ACTION ITEM -> The lines to retype are the one with "Nicolazzo, Z, Jourian, T.J., Stewart, D-L, Catalano, C." and all that follow it to the end of the entries below; copy them exactly and nothing else.

Stored records:

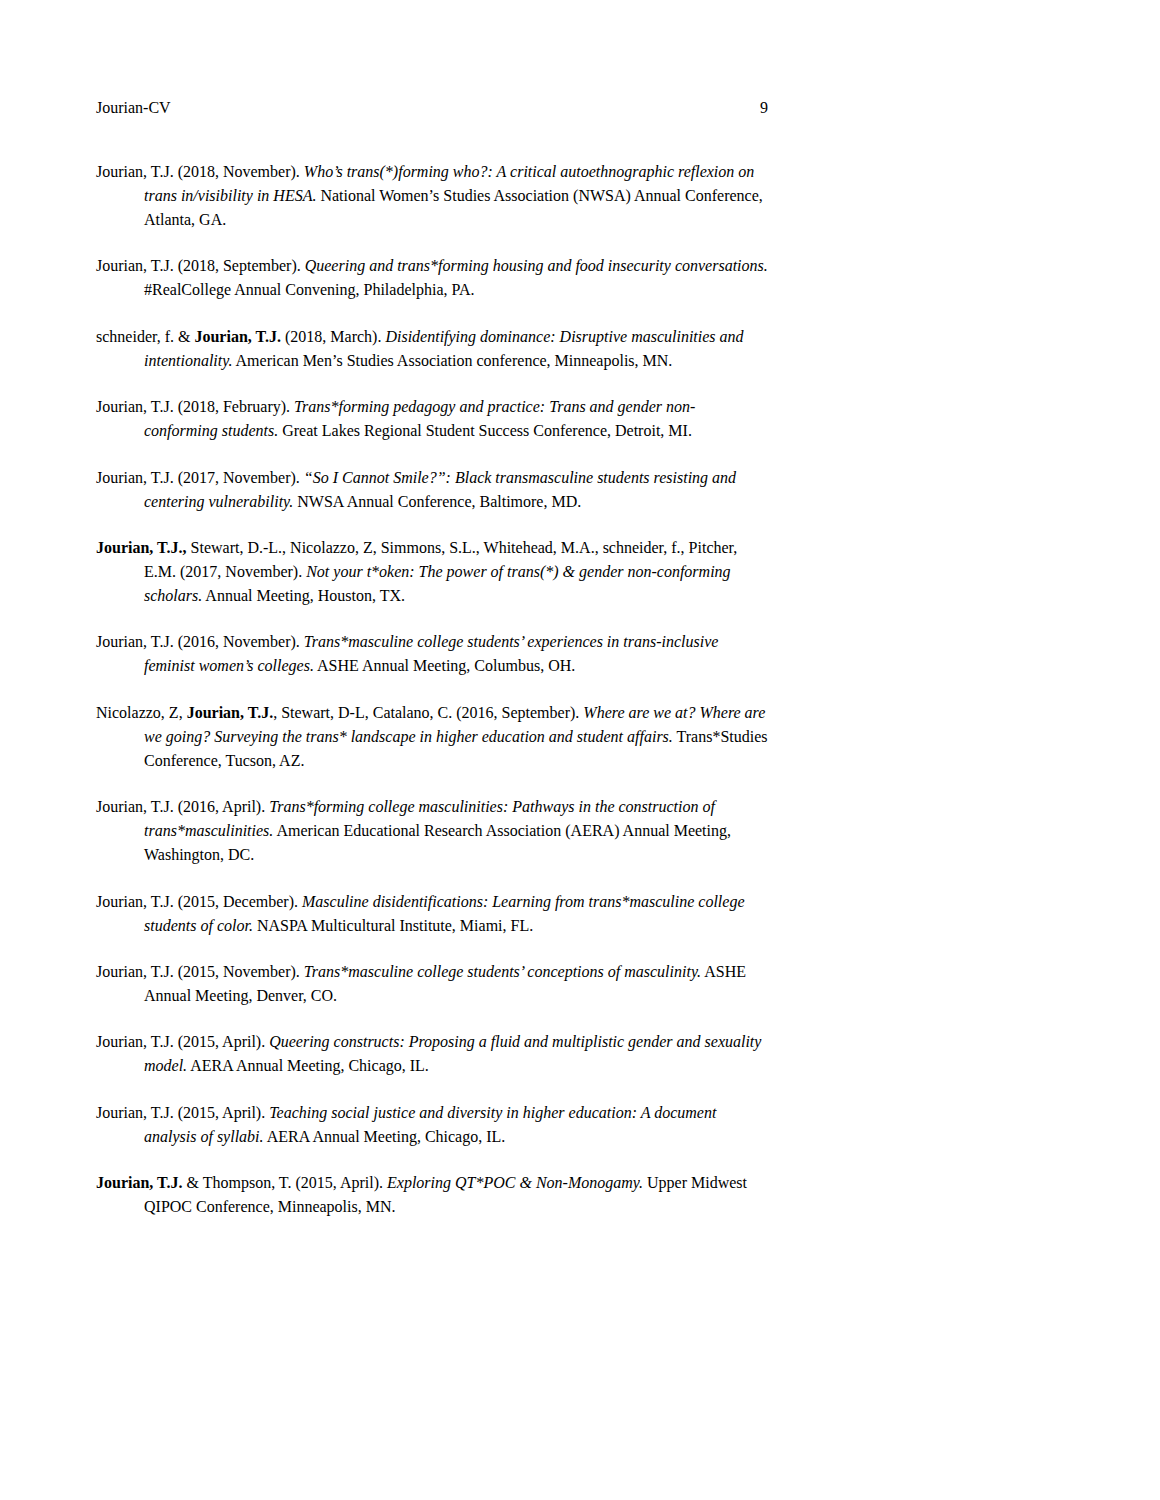Jourian-CV 9
Jourian, T.J. (2018, November). Who’s trans(*)forming who?: A critical autoethnographic reflexion on trans in/visibility in HESA. National Women’s Studies Association (NWSA) Annual Conference, Atlanta, GA.
Jourian, T.J. (2018, September). Queering and trans*forming housing and food insecurity conversations. #RealCollege Annual Convening, Philadelphia, PA.
schneider, f. & Jourian, T.J. (2018, March). Disidentifying dominance: Disruptive masculinities and intentionality. American Men’s Studies Association conference, Minneapolis, MN.
Jourian, T.J. (2018, February). Trans*forming pedagogy and practice: Trans and gender non-conforming students. Great Lakes Regional Student Success Conference, Detroit, MI.
Jourian, T.J. (2017, November). “So I Cannot Smile?”: Black transmasculine students resisting and centering vulnerability. NWSA Annual Conference, Baltimore, MD.
Jourian, T.J., Stewart, D.-L., Nicolazzo, Z, Simmons, S.L., Whitehead, M.A., schneider, f., Pitcher, E.M. (2017, November). Not your t*oken: The power of trans(*) & gender non-conforming scholars. Annual Meeting, Houston, TX.
Jourian, T.J. (2016, November). Trans*masculine college students’ experiences in trans-inclusive feminist women’s colleges. ASHE Annual Meeting, Columbus, OH.
Nicolazzo, Z, Jourian, T.J., Stewart, D-L, Catalano, C. (2016, September). Where are we at? Where are we going? Surveying the trans* landscape in higher education and student affairs. Trans*Studies Conference, Tucson, AZ.
Jourian, T.J. (2016, April). Trans*forming college masculinities: Pathways in the construction of trans*masculinities. American Educational Research Association (AERA) Annual Meeting, Washington, DC.
Jourian, T.J. (2015, December). Masculine disidentifications: Learning from trans*masculine college students of color. NASPA Multicultural Institute, Miami, FL.
Jourian, T.J. (2015, November). Trans*masculine college students’ conceptions of masculinity. ASHE Annual Meeting, Denver, CO.
Jourian, T.J. (2015, April). Queering constructs: Proposing a fluid and multiplistic gender and sexuality model. AERA Annual Meeting, Chicago, IL.
Jourian, T.J. (2015, April). Teaching social justice and diversity in higher education: A document analysis of syllabi. AERA Annual Meeting, Chicago, IL.
Jourian, T.J. & Thompson, T. (2015, April). Exploring QT*POC & Non-Monogamy. Upper Midwest QIPOC Conference, Minneapolis, MN.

ANSWER BOX ->
Nicolazzo, Z, Jourian, T.J., Stewart, D-L, Catalano, C. (2016, September). Where are we at? Where are we going? Surveying the trans* landscape in higher education and student affairs. Trans*Studies Conference, Tucson, AZ.
Jourian, T.J. (2016, April). Trans*forming college masculinities: Pathways in the construction of trans*masculinities. American Educational Research Association (AERA) Annual Meeting, Washington, DC.
Jourian, T.J. (2015, December). Masculine disidentifications: Learning from trans*masculine college students of color. NASPA Multicultural Institute, Miami, FL.
Jourian, T.J. (2015, November). Trans*masculine college students’ conceptions of masculinity. ASHE Annual Meeting, Denver, CO.
Jourian, T.J. (2015, April). Queering constructs: Proposing a fluid and multiplistic gender and sexuality model. AERA Annual Meeting, Chicago, IL.
Jourian, T.J. (2015, April). Teaching social justice and diversity in higher education: A document analysis of syllabi. AERA Annual Meeting, Chicago, IL.
Jourian, T.J. & Thompson, T. (2015, April). Exploring QT*POC & Non-Monogamy. Upper Midwest QIPOC Conference, Minneapolis, MN.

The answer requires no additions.